C’est pourquoi nous vous donnons symboliquement rendez-vous à la fête de l’huma, non comme une fin, mais comme l’ouverture vers une autre conception de la politique. Depuis de nombreuses années cette fête rassemble des centaines de milliers de personnes, mais c’est peu dire qu’elle a été sous-utilisée sur le plan politique, qu’elle n’a pas été le lieu où des militants, de simples citoyens trouvaient un aliment pour leurs interrogations, leur volonté d’action. Avec la bataille référendaire, l’évolution positive du journal l’humanité lui-même, la prise de conscience des militants communistes, des syndicalistes, des forces associatives, un espace politique s’est ouvert. Il faut l’occuper, l’élargir pour ne pas le voir se refermer. Il faut que la volonté d’union sur des bases claires et offensives, l’emporte sur les divisions stériles... Refusons les tentatives de récupération par les forces telles qu’elles sont, restons sur les contenus... Il y a urgence...
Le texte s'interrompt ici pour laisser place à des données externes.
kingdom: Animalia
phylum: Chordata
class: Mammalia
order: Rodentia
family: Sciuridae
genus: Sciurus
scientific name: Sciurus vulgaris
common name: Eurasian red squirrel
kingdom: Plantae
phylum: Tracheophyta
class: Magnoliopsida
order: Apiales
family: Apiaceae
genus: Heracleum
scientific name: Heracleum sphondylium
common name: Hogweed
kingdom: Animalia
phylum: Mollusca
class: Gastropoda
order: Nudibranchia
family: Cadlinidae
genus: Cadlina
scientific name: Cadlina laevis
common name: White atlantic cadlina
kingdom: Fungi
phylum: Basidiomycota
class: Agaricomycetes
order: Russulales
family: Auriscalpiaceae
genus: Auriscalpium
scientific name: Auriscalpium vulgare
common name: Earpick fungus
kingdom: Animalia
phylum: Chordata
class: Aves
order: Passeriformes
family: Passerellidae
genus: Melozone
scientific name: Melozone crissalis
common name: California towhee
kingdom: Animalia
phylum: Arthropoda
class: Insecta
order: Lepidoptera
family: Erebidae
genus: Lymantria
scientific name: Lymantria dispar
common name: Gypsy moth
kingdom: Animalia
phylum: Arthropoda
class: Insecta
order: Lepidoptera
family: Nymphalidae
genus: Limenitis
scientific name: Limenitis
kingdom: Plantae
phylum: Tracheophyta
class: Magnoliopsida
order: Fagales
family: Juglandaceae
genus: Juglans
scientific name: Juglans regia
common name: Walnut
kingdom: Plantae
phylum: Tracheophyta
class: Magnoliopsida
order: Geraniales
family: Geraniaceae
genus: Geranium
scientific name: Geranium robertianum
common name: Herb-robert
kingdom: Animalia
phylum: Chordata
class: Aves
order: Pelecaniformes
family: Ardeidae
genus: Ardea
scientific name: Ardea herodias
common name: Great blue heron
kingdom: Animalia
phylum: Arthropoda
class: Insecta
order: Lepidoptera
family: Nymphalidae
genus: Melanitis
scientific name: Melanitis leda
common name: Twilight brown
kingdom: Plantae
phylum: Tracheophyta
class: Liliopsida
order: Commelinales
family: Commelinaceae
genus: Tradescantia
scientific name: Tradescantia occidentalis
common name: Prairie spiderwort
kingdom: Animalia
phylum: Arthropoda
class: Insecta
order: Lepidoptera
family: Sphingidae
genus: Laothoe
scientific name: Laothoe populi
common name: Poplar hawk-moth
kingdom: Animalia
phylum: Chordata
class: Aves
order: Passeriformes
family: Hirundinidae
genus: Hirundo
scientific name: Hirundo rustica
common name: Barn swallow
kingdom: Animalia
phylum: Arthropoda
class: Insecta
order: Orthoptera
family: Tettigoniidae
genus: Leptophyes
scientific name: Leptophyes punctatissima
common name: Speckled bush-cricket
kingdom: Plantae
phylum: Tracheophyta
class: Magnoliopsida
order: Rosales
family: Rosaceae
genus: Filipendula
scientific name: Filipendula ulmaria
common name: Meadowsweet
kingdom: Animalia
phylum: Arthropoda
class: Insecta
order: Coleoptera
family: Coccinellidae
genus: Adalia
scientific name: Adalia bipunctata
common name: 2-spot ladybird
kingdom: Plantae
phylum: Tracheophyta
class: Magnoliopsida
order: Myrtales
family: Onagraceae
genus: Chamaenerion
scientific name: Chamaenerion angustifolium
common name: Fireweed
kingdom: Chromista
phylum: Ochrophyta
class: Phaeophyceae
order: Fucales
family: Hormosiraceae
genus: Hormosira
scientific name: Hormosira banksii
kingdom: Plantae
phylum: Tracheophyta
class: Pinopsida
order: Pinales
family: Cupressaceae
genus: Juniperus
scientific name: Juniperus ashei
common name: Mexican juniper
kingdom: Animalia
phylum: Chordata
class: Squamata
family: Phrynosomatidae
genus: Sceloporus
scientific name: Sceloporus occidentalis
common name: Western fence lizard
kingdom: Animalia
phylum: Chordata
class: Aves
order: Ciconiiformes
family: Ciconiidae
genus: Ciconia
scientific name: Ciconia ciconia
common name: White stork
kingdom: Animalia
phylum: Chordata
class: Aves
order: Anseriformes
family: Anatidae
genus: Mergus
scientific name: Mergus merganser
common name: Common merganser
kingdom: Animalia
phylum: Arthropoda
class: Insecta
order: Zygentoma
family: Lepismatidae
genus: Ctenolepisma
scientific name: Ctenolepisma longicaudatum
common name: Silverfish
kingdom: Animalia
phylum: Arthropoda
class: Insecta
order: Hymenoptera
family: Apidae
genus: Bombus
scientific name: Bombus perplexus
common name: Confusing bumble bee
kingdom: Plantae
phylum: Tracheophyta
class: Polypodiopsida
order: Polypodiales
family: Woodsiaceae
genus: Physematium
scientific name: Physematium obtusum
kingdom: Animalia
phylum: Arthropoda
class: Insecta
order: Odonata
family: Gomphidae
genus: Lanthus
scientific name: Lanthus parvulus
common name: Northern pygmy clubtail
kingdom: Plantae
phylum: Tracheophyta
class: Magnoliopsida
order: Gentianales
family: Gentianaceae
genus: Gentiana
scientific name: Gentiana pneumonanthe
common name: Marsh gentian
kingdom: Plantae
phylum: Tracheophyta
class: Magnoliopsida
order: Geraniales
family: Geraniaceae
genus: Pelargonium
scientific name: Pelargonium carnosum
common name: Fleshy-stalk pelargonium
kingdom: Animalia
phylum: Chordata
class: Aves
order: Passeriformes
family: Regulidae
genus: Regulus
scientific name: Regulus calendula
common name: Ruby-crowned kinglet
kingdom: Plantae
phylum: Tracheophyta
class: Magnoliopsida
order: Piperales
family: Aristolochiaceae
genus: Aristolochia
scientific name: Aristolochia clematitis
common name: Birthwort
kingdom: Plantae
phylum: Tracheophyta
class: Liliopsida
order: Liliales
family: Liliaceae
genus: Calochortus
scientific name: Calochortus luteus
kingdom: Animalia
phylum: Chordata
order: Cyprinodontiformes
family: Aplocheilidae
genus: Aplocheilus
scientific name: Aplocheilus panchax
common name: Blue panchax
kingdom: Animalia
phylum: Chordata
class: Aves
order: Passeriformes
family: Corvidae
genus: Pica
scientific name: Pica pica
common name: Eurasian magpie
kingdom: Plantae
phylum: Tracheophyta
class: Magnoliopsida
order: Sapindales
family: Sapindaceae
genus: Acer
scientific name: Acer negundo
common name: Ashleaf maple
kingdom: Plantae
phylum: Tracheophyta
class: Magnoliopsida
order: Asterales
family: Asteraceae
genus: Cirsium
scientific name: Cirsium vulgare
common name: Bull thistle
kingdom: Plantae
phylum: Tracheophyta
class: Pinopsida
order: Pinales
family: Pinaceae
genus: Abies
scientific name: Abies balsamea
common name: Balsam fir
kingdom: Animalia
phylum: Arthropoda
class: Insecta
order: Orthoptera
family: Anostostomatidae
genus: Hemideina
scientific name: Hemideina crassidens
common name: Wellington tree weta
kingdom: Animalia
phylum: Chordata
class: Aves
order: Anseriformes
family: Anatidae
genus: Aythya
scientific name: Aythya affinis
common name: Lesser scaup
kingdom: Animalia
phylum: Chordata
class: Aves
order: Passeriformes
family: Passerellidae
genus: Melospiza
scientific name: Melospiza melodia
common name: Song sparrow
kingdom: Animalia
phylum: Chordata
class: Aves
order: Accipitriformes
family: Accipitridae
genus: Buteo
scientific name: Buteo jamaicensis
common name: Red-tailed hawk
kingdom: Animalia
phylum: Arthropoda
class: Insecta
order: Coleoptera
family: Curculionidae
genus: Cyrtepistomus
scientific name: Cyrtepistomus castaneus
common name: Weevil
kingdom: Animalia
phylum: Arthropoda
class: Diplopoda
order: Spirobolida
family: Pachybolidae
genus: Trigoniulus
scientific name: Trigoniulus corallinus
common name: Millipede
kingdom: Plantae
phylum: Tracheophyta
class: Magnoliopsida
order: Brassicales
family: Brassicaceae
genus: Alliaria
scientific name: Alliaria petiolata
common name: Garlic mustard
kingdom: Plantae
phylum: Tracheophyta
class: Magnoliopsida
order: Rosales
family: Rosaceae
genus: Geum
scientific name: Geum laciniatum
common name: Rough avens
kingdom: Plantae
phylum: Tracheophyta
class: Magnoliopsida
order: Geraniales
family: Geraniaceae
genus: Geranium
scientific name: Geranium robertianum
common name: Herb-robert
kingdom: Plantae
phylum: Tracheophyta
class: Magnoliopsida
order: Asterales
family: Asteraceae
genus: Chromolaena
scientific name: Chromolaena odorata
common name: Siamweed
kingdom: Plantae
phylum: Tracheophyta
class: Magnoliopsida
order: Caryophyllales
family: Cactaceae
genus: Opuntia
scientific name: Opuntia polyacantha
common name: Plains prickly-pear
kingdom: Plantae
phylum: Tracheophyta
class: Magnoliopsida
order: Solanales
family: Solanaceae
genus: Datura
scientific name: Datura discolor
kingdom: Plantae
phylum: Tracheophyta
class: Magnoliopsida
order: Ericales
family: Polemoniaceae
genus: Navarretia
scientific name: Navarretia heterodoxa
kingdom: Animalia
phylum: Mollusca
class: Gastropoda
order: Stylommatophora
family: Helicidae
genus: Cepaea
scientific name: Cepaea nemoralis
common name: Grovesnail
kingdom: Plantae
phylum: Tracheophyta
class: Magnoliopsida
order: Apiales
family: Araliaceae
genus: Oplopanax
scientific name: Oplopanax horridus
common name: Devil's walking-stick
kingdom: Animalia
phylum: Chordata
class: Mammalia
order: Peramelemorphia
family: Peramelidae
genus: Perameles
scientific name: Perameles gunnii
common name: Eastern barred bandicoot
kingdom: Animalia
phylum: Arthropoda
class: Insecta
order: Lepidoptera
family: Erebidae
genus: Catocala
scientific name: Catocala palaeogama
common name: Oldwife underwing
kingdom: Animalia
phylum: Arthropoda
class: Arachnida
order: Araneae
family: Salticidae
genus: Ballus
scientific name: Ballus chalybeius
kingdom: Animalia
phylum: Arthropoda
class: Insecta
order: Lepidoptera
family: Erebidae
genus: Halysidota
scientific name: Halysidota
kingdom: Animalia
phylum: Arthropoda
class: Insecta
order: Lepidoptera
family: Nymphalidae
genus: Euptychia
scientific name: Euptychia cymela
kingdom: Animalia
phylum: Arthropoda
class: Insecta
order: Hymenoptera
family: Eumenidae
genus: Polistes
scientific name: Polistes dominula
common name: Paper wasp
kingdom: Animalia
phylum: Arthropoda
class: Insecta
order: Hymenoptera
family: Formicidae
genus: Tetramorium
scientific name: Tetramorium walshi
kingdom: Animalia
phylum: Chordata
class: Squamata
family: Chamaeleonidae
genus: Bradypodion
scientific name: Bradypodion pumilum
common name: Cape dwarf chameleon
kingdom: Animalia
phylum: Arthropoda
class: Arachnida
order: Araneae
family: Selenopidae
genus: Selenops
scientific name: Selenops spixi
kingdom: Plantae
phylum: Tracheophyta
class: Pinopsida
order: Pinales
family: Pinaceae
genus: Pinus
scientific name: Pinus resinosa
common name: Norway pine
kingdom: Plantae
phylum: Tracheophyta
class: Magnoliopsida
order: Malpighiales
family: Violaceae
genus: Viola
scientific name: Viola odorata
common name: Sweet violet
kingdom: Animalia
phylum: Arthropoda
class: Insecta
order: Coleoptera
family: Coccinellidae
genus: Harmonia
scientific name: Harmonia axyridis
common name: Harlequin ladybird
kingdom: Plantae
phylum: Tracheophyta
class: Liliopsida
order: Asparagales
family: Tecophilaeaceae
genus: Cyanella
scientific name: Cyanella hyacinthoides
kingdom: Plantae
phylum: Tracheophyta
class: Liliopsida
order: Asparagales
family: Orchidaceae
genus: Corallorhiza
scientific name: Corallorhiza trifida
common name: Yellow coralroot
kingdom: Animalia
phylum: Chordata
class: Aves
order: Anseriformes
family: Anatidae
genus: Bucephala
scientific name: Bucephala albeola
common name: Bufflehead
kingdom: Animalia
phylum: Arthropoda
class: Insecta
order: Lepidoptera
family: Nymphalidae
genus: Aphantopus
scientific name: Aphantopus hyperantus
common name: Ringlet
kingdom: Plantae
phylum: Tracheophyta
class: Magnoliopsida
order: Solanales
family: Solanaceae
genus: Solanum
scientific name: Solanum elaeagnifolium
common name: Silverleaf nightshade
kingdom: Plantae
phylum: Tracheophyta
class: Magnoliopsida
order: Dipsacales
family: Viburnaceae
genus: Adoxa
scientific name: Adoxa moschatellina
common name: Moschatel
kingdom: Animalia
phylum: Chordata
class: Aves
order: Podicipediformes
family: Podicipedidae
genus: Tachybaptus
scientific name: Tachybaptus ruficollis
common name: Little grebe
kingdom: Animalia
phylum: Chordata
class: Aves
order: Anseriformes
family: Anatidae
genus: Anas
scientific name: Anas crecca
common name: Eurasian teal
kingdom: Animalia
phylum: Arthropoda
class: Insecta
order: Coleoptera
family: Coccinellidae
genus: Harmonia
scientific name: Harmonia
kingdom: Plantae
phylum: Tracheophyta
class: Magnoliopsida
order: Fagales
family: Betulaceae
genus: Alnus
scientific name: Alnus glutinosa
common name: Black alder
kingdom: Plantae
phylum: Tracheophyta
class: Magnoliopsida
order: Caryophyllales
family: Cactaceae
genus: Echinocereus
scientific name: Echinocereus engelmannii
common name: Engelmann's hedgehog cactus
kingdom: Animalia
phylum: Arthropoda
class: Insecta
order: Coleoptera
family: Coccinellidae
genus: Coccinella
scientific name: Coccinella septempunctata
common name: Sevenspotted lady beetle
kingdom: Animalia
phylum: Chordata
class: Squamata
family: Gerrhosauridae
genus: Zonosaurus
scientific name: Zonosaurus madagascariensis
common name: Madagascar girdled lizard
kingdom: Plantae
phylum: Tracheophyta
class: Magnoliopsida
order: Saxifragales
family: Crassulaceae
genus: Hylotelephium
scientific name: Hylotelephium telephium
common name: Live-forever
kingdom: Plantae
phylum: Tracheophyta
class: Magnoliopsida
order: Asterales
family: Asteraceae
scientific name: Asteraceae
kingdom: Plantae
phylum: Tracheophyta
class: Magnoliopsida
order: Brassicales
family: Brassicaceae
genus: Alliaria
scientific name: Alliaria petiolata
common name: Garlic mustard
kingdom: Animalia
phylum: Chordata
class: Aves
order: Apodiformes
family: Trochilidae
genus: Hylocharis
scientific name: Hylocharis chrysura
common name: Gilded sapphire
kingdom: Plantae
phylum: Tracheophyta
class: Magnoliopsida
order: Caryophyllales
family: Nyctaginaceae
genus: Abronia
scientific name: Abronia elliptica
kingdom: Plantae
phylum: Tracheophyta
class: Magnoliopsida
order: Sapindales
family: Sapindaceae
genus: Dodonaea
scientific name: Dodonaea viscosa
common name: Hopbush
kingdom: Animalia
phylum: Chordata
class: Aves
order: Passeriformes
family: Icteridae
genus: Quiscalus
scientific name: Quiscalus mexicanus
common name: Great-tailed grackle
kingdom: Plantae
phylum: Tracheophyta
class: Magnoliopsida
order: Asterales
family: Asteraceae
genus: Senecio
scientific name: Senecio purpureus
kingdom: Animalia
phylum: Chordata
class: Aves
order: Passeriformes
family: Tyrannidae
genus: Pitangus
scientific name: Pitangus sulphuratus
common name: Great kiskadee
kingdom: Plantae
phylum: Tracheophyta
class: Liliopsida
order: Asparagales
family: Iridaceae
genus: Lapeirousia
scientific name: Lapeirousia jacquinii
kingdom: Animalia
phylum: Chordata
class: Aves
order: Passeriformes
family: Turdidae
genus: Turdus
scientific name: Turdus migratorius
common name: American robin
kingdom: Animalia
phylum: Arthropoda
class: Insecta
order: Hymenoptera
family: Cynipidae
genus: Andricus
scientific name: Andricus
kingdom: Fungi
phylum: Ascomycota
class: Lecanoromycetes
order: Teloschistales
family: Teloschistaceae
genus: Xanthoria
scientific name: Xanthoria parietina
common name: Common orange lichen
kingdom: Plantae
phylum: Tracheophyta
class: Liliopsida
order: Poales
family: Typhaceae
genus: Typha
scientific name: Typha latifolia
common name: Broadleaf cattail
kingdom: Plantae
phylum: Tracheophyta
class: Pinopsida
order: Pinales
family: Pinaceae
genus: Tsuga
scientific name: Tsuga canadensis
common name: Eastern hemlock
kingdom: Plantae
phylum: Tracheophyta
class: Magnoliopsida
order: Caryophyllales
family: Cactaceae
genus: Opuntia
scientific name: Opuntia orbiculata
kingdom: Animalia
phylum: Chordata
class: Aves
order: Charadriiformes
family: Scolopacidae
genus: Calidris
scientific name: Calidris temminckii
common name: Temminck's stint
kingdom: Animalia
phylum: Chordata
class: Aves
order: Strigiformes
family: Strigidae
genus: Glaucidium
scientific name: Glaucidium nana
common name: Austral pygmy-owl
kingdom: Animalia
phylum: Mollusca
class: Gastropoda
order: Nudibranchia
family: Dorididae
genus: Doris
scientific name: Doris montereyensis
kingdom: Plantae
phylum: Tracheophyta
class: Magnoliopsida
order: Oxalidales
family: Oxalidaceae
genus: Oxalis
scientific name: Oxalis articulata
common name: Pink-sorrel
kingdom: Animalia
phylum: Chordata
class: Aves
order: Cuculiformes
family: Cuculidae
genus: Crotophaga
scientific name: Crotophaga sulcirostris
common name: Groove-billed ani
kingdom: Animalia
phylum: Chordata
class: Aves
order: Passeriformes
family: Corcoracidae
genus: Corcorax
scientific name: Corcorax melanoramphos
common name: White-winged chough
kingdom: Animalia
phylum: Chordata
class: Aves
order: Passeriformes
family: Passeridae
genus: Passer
Donc rendez-vous tous à la fête de l’humanité du 10 et 11 septembre, faisons de cette fête le point de départ de rencontres, de débats indispensables pour que les luttes soient à la hauteur des coups portés et pour construire une véritable perspective, pas une simple alternance entre les mêmes qui ne servent que les ambitions personnelles de tel ou tel leader politiquement corrompu. On ne peut qu’espérer que les organisateurs de la fête, le journal l’Humanité, la direction du PCF, auront eu à ceur de donner à cette fête l’ampleur politique qu’elle mérite, son rôle de rassemblement non seulement des communistes, mais de tous ceux qui remettent en question l’ordre du monde tel qu’il est, mais chacun d’entre nous à sa manière doit penser sa participation à cette fête comme relevant de sa propre responsabilité politique. peut-être est-ce à cette conditionque nous sortirons des ornières politiciennes, pour inventer une sorte de "démocratie parcipative" ?... Utopie ? Peut-être ! Mais sans ce rêve impossible nous risquons de perdre...

Un espace politique s’est ouvert le 29 mai, ne le laissons pas se refermer...

Danielle Bleitrach

(1) Danielle Bleitrach, Viktor Dedaj, Maxime Vivas, Les États-Unis, DE MAL EMPIRE, ces leçons de résitance qui nous viennent du Sud. Aden. Septembre 2005.